Burton’s own metaverse experiences — which include two young kids approaching him at a digital social event and being prompted to take a lesson in shooting a virtual gun — confirmed misgivings, he said.
Which is why the pressure is high on brands, and the communicators who support them, to get it right. Burton thinks communicators should act as metaverse watchdogs, helping to create and keep it as a place where bad actors are not welcome.
“In the metaverse, being thoughtful and working with partners and socially responsible developers is going to make it more fulfilling,” Burton said. “But helping to lead with everyone who is working in that socially responsible way is key.”
On their end, companies are also doubling down on getting their employees ready to work in the metaverse.
Accenture now trains all new employees (there were 118,000 last year) in the metaverse as part of its onboarding, a program that positions the metaverse as “a continuum of the physical world, not something separate and distinct.”
Stacey Jones, Accenture’s global corporate communications lead, said she sees the metaverse as being an integral part of the comms industry as much as other sectors — and marketers therefore need to do their due diligence.
"Imagine what could happen when communications becomes a 360-degree experience,” Jones said. “You could launch a product or service all around the world at once.

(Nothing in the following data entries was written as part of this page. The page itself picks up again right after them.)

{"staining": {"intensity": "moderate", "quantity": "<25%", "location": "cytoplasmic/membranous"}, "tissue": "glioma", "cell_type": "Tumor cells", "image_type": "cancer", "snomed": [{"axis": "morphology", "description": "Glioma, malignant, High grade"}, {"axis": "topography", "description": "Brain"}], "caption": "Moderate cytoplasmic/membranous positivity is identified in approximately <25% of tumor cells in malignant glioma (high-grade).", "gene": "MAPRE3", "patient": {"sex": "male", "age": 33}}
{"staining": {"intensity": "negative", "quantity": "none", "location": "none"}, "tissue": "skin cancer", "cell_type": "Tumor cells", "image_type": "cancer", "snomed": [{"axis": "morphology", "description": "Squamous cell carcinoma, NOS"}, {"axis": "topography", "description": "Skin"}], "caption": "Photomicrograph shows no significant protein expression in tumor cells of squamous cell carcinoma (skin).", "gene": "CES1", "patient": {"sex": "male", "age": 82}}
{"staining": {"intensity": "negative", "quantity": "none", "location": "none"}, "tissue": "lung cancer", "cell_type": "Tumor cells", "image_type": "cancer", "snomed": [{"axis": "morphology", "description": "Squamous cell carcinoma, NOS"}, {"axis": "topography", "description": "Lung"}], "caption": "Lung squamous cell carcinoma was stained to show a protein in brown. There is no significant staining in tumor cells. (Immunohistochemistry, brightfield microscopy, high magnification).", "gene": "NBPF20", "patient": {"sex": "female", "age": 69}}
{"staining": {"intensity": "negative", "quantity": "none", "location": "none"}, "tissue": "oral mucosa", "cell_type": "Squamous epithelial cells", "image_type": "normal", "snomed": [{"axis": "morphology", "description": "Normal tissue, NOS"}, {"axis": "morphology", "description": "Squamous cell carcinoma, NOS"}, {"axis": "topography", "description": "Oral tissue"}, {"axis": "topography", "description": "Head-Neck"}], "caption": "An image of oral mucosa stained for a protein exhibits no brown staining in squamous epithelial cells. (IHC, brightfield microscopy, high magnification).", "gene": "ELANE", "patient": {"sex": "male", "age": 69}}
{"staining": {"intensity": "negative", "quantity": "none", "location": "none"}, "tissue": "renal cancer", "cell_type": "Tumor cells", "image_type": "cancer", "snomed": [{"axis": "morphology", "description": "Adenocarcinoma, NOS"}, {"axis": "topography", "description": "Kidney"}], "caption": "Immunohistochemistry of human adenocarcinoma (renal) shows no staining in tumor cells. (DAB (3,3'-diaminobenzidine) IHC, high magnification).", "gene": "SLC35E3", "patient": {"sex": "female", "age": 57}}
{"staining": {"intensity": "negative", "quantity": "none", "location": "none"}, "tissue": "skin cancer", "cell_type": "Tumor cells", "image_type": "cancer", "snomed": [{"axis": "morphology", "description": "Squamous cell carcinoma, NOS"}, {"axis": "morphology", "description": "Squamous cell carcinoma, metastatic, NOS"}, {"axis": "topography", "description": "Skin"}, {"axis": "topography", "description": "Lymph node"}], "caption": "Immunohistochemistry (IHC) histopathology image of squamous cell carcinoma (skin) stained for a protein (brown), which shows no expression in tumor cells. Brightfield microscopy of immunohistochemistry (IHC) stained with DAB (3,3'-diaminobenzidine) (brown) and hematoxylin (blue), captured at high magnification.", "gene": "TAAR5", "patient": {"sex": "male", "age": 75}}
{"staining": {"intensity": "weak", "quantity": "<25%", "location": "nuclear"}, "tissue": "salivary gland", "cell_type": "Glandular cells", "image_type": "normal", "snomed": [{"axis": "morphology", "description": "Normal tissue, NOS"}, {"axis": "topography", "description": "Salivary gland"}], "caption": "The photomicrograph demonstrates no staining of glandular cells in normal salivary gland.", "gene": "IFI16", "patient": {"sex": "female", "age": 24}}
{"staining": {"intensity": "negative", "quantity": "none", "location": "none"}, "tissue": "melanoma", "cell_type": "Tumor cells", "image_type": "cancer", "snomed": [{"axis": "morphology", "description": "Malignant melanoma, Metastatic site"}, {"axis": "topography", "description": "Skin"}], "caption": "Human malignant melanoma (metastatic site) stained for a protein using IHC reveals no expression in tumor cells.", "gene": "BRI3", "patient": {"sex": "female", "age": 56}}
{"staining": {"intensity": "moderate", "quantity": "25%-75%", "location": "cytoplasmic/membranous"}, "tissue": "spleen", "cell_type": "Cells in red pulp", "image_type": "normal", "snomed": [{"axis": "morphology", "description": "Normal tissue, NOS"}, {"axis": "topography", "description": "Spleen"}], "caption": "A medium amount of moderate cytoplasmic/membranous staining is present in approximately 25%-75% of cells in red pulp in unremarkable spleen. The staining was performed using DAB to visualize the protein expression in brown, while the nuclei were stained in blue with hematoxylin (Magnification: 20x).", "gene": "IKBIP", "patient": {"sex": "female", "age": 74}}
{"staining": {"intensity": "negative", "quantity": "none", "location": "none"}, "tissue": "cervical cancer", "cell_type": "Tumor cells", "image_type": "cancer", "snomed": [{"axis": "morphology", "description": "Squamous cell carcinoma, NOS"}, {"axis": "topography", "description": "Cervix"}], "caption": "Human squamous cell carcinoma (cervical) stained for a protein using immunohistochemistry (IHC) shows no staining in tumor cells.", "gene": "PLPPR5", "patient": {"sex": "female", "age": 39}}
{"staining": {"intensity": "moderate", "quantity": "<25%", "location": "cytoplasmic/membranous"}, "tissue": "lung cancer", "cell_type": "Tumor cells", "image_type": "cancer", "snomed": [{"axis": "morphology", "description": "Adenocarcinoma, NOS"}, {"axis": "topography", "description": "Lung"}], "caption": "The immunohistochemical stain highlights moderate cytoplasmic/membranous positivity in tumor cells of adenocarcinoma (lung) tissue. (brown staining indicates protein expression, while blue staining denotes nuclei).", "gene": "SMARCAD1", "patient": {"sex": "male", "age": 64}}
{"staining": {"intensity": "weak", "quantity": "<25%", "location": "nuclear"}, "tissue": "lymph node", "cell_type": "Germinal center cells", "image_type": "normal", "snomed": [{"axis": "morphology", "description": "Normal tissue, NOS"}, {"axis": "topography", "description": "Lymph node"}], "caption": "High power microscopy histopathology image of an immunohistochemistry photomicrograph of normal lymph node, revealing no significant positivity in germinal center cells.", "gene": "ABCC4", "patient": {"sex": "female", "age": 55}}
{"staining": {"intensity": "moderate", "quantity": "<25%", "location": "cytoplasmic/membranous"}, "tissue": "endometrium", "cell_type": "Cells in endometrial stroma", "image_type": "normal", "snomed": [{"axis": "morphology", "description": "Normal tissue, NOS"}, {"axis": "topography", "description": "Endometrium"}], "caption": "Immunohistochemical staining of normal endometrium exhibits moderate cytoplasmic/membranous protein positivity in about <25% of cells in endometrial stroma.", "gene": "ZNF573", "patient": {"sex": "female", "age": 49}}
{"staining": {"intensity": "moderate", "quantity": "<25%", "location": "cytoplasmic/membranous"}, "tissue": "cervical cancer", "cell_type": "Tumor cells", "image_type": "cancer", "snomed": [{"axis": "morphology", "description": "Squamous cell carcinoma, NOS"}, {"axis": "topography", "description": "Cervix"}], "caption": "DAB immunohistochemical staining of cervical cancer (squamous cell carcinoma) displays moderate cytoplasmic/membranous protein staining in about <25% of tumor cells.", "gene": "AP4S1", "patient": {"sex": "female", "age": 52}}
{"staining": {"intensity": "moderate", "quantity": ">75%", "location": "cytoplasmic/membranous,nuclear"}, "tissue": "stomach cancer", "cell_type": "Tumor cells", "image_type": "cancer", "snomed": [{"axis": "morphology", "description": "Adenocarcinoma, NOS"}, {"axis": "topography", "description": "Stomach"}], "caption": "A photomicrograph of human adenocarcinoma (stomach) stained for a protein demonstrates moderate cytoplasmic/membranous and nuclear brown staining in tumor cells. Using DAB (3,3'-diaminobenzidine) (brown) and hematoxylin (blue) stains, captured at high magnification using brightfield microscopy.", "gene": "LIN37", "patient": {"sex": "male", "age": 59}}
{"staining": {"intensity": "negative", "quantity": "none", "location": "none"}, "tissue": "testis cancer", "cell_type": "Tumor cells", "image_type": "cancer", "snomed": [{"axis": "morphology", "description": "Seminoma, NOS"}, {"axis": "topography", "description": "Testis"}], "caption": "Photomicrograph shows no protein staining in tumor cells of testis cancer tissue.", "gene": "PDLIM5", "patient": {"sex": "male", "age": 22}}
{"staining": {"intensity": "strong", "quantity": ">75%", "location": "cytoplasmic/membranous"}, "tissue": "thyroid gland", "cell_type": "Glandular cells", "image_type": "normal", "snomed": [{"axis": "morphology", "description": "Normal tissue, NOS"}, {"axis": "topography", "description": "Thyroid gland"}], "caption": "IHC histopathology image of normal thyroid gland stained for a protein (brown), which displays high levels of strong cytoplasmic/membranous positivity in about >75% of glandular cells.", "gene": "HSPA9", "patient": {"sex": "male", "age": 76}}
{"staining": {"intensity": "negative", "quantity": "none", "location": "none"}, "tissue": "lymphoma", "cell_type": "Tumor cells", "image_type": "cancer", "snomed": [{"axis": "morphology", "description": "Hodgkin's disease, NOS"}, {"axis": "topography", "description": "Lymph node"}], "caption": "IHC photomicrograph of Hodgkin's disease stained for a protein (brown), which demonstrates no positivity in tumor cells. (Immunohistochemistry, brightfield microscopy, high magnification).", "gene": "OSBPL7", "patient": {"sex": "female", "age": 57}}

You could take your company’s investors on a 3D tour of your new facility or acquisition, or schedule monthly scrums with your entire global communications team. You could hold a press event in a digital twin building without anyone having to travel.
“The time is now to work through how this new continuum will not just fit into, but expand your overall communications strategy, whether it involves reaching consumers, recruiting talent or speaking to your own people. Instead of simply replicating your existing approaches, you have a unique opportunity to experiment and explore—and you may need to break an egg or two to make an omelet.”
And, as if grasping the metaverse wasn’t tough enough, communicators should be mastering crypto, too, as the digital currency gets more broadly embraced in both the real and virtual worlds.
“There are so many ways in which crypto is being discussed and talked about, and there is no shortage of brands in this space,” said Binna Kim, president & co-founder of financial comms firm Vested.
The activity goes beyond the world of financial services. Shoppers can pay the likes of Overstock, Starbucks, and AT&T in crypto. High-profile athletes such as the NFL’s Odell Beckham Jr. are confident enough in Bitcoin (the first and most popular cryptocurrency) that they’ve gotten paid with it.
Crypto also has a positive role, providing people like refugees access to money without them having to have a local bank. Yet because crypto is “more misunderstood than understood,” it still has a bad rap among many who believe the currency is tied to the dark side, an untraceable asset tied to hackers or cyber terrorism.
“Crypto is an area that can be quite complicated and is often misunderstood. It’s going to demand a lot on the part of communications professionals to really understand what it is and how to represent it in a meaningful way,” Kim said.
“My advice to communicators is get educated because if you’re not in cryptocurrency yet you will be,” Kim said.